TRECHO FORNECIDO:
+---+

Querer e Poder

As duas palavras acima, individualmente, podem nos levar a uma série de conjecturas sobre o seu significado. Mas, neste momento, vou adotar uma ótica do querer poder em contrapartida ao poder querer.

Observando estas duas formações, pode-se ter dúvida sobre possíveis diferenças entre uma e outra. Entendo que existem.

Vejo querer poder como a visão daquele que, estando em situação subalterna, deseja galgar posições onde possa mandar. De outra forma, vejo o poder querer como a situação daquele que, estando em posição de mando, pode sonhar e exercitar seus desejos.

Faço este introito para tecer breve abordagem sobre um país situado ao sul da linha do equador, onde as dificuldades de seu povo são minimizadas por ações de personagens apelidados de reis, fenômenos e outros assemelhados que, embora realizadas em grandes palcos, não são necessariamente artísticas.

Neste país mora um sujeito baixinho, de fala gozada, oriundo das camadas mais pobres da população, que vivia incitando as pessoas a se unirem em torno dele para que conseguisse ter poder e assim levar àquela massa as benesses que julgava poder distribuir.

Ele achava que somente com seu discurso e o apoio dos companheiros conseguiria colocar no peito a faixa mais significativa daquele país, situação aliás, que já havia experimentado diversas vezes e com muita alegria, ao portar a faixa de campeão de seu time preferido. Time que tem como símbolo um herói estrangeiro, mas que o fazia sentir-se um super-herói nacional.

Tal não vinha sendo sua tristeza ao perder sucessivos embates na sua busca de atingir o poder. Dentre os que o derrotaram, dois se destacaram. Um primeiro, pelo colorido que espalhou sobre aquela terra como se fosse um arco-íris, mas que trazia em suas cores, além das belas, algumas sombrias que cobriram aquela gente feliz de tristeza, tanto que o botaram para correr. O segundo, um sujeito elegante de fala macia, que discorria tanto na língua pátria como em outras, que muitos chamavam com reverência de professor, e que, como o baixinho de fala gozada, também tivera seu momento de insurgência contra os poderosos, mas que de forma inteligente soube contornar os obstáculos e apresentar-se como o grande salvador da pátria, oferecendo-lhe, inclusive, uma nova moeda que prometia estabilidade econômica e felicidade para todos.

A tomada do poder pelo sujeito elegante e bem falante arrasou o baixinho de fala gozada, levando-o a ficar a olhar o sucesso do outro por oito longos anos, sem nada mais poder fazer do que tecer críticas sobre suas ações, fossem elas boas ou más.

+---+

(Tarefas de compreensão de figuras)
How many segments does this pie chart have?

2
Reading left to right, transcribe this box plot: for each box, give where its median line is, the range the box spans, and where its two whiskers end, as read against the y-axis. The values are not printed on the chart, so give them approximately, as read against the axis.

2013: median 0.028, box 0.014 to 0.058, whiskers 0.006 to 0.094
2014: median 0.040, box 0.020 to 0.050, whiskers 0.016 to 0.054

+---+

O QUE FAZER:
a. Liste as personagens que, no texto sobre querer e poder, disputaram o poder no país ao sul da linha do equador. Identifique cada uma pela descrição que o texto lhe dá.
b. Prossiga o texto sobre querer e poder a partir da última frase do trecho fornecido.

RESPOSTAS POR ITEM:
a.
1. O sujeito baixinho, de fala gozada, oriundo das camadas mais pobres da população.
2. O primeiro que o derrotou, que espalhou um colorido sobre aquela terra como se fosse um arco-íris.
3. O segundo que o derrotou, um sujeito elegante de fala macia, chamado por muitos de professor.

b.
Entretanto, observando as atitudes do seu algoz, ele despertou para a realidade de como resolver a questão de querer o poder para poder querer. Pegou sua turma e saiu arrebanhando quem estivesse disposto a acompanhá-lo naquela cruzada em busca do planalto - assim se chamava o lugar para onde ele queria ir exercer o poder - e, deixando de ser um tipo de D. Quixote lutando contra os moinhos de vento, partiu para uma luta ferrenha, serrando todas as alianças adversárias e trazendo para junto de si alguns dos, até então, mais fiéis companheiros do professor.

E o baixinho conseguiu. Botou para correr o amigo do sujeito elegante de fala macia que o enfrentou e mais quem se apresentou, e sentou-se no trono, quero dizer na cadeira do poder.

E aí, quando ele pensou que iria por em prática todas as idéias que vinha acalentando nos últimos, sei lá, 30 anos, descobriu que ter o poder necessariamente não implica exercê-lo. Com a quantidade de alianças negociadas e diversidade dos novos companheiros cooptados, tinha o poder que sempre buscara, mas não podia fazer o que queria.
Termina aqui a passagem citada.